(Data entries)
▬▬▬▬▬▬
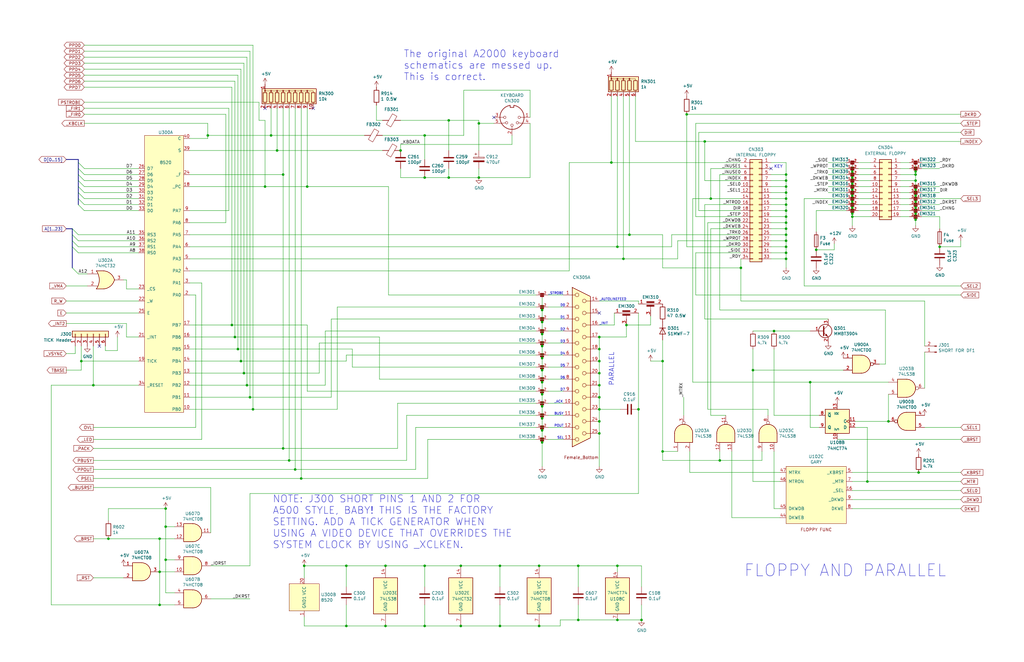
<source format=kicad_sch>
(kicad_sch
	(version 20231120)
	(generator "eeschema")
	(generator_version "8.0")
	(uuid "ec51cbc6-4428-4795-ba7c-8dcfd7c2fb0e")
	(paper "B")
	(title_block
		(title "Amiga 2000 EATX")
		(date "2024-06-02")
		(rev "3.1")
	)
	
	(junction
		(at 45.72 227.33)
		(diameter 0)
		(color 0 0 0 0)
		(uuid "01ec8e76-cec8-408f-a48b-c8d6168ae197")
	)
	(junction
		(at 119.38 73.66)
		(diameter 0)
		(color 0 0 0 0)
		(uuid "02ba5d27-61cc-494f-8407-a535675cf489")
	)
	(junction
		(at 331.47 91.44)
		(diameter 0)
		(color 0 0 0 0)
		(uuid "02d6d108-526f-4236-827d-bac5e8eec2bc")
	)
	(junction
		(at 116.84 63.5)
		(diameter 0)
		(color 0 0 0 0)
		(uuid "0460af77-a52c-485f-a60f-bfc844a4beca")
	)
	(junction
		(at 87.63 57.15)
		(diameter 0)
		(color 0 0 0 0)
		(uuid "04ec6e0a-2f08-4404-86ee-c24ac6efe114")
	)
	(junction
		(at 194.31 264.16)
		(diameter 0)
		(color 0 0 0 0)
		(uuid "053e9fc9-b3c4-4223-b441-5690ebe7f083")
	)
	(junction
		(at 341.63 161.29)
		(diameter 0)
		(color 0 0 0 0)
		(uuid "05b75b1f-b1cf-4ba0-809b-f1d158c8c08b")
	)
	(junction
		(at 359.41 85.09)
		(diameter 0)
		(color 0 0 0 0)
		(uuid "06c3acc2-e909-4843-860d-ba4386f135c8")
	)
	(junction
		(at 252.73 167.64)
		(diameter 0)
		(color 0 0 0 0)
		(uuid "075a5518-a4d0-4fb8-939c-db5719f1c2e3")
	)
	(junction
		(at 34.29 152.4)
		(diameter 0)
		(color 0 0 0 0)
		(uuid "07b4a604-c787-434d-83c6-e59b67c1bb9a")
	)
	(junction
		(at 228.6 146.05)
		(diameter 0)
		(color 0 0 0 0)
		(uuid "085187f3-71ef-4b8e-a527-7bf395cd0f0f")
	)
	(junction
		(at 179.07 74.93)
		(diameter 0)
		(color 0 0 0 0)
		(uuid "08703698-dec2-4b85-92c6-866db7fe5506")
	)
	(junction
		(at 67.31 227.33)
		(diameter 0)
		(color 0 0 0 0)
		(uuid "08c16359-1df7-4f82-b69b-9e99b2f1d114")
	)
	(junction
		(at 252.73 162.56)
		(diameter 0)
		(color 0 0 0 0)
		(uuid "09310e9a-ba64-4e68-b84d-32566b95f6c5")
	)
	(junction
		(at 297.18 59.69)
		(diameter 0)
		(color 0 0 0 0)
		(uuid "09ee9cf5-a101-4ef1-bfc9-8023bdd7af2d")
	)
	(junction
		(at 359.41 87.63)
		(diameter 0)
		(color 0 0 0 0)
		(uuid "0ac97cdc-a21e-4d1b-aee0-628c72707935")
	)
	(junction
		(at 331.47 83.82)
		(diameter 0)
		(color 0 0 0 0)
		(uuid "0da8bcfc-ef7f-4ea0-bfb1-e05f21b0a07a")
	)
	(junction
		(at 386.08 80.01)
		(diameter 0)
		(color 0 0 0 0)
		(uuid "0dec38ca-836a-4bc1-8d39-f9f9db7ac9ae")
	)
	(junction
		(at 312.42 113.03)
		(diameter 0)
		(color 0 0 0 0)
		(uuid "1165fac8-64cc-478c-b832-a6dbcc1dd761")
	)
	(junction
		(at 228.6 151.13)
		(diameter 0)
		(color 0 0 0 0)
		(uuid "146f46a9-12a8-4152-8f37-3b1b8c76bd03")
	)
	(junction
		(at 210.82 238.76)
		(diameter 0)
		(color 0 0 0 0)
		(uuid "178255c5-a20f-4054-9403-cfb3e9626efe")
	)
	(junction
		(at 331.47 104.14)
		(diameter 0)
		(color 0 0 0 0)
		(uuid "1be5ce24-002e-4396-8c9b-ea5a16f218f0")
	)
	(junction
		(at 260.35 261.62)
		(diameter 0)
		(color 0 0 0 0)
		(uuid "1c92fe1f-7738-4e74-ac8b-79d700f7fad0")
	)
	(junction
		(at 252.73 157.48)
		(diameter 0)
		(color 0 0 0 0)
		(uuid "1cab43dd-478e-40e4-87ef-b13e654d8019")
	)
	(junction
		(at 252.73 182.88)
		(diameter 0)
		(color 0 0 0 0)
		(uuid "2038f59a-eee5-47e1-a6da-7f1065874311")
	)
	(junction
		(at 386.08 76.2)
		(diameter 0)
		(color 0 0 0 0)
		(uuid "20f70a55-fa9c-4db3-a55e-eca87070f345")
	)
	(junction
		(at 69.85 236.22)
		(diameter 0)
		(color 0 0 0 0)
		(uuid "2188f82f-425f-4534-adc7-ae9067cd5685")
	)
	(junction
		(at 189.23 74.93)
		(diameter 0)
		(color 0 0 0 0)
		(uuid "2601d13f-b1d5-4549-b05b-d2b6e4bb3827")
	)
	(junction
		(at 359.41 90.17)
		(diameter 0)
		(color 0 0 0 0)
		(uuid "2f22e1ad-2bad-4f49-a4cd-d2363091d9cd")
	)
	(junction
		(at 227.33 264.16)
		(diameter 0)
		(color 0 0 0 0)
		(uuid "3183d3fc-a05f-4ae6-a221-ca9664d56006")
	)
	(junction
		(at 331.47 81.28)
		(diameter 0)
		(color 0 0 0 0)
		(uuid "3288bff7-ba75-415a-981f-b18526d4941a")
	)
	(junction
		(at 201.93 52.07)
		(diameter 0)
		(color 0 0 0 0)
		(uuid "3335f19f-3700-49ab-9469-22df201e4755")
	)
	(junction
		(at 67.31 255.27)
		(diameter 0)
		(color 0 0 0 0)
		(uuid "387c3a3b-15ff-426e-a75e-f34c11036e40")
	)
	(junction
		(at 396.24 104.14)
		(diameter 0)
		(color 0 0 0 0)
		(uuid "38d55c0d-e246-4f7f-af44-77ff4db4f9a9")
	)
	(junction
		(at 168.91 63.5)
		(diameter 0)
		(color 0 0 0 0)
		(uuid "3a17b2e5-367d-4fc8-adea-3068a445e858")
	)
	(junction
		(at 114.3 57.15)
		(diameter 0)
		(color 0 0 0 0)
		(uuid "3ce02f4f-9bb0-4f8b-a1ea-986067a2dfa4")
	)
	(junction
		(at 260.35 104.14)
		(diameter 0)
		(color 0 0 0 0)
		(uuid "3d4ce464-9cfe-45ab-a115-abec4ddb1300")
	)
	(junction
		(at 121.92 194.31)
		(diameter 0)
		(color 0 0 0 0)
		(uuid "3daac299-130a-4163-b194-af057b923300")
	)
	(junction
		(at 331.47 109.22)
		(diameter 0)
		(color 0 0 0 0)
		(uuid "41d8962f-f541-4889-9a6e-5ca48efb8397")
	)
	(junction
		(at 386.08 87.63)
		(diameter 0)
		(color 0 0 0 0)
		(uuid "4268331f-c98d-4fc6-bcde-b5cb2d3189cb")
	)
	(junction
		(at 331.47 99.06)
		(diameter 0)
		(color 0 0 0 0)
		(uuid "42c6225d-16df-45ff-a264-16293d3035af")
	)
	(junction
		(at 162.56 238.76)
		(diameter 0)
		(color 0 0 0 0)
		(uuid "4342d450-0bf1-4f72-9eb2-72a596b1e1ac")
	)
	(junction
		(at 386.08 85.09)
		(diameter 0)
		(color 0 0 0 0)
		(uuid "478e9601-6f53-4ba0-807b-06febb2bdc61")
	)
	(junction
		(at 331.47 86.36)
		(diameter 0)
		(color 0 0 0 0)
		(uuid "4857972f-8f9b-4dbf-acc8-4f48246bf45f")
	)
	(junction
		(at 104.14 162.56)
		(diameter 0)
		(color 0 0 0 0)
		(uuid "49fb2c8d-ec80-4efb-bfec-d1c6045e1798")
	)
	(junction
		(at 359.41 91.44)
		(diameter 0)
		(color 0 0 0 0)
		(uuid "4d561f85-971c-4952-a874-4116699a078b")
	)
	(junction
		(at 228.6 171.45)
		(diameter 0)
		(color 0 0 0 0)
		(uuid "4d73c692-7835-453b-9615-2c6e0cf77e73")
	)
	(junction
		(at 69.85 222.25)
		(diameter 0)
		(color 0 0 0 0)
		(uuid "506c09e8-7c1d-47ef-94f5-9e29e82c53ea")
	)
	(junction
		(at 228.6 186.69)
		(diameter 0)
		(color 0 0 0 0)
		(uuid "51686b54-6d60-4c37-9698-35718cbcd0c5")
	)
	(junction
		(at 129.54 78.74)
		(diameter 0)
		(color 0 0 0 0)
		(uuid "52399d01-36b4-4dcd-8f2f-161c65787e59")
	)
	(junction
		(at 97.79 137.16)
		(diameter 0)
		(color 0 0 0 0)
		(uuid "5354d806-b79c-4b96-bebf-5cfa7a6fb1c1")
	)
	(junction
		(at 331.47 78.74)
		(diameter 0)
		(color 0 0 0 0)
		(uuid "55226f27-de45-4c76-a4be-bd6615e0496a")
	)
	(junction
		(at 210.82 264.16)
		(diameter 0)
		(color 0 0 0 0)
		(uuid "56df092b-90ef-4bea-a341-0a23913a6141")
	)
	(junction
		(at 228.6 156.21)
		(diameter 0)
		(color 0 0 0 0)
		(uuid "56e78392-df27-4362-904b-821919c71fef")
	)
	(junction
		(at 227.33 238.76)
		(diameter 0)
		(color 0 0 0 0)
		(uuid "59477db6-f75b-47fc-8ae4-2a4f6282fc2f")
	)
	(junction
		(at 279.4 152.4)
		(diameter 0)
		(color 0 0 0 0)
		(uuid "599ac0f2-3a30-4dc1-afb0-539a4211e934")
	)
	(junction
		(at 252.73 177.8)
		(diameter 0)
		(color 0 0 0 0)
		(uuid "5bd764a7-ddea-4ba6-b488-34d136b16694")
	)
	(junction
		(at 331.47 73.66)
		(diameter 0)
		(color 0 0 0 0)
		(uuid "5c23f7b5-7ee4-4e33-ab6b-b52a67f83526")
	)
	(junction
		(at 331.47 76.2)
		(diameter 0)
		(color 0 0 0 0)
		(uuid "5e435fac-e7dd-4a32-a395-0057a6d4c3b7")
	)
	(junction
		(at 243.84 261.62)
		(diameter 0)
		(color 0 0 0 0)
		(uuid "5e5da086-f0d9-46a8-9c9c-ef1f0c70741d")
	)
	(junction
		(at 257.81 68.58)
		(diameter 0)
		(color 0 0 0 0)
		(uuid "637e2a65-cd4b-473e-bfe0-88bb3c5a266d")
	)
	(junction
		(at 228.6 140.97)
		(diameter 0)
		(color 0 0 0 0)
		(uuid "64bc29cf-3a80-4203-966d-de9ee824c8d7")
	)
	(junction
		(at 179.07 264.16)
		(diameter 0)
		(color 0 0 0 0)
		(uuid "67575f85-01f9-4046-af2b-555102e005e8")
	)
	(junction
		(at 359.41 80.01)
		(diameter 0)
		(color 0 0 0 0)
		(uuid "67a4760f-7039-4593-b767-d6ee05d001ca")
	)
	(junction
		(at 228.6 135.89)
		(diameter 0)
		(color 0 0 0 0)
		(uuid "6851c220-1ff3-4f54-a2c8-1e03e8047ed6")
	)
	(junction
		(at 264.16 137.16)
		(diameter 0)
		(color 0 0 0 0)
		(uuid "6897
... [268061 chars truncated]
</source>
▬▬▬▬▬▬
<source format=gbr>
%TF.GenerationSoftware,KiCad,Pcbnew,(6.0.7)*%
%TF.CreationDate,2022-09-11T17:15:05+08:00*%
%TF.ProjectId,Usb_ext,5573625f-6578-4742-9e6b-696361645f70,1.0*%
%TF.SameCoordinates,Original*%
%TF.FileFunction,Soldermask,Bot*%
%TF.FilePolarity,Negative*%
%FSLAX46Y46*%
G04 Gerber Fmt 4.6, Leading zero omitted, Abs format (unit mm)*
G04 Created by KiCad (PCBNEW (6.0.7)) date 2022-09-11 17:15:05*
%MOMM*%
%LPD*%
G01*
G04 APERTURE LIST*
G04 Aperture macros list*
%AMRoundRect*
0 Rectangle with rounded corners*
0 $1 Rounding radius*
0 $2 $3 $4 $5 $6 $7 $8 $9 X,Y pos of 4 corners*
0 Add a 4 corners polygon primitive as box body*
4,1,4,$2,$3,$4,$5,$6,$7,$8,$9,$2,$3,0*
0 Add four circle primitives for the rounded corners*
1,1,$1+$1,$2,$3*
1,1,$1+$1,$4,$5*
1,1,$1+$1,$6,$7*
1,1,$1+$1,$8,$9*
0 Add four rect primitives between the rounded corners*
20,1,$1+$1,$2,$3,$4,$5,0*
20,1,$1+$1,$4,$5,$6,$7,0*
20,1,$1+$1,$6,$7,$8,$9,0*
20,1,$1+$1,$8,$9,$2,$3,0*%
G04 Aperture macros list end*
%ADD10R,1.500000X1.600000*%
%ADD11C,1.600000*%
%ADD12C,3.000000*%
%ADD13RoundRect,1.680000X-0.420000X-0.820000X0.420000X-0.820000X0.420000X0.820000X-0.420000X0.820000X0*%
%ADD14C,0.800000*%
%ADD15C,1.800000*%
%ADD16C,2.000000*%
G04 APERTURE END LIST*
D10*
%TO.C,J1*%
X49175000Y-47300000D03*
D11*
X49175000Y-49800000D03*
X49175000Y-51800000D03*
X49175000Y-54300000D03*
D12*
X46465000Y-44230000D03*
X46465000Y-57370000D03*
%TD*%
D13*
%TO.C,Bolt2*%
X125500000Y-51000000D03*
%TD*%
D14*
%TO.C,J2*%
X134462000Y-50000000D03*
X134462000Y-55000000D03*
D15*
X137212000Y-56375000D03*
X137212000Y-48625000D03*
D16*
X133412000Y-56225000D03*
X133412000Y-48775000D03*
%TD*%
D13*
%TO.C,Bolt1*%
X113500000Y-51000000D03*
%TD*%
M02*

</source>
▬▬▬▬▬▬
## WHAT TO WORK ON
Show the lines above that have the word "format".

## WRITTEN RESPONSE
<source format=kicad_sch>
<source format=gbr>
G04 Gerber Fmt 4.6, Leading zero omitted, Abs format (unit mm)*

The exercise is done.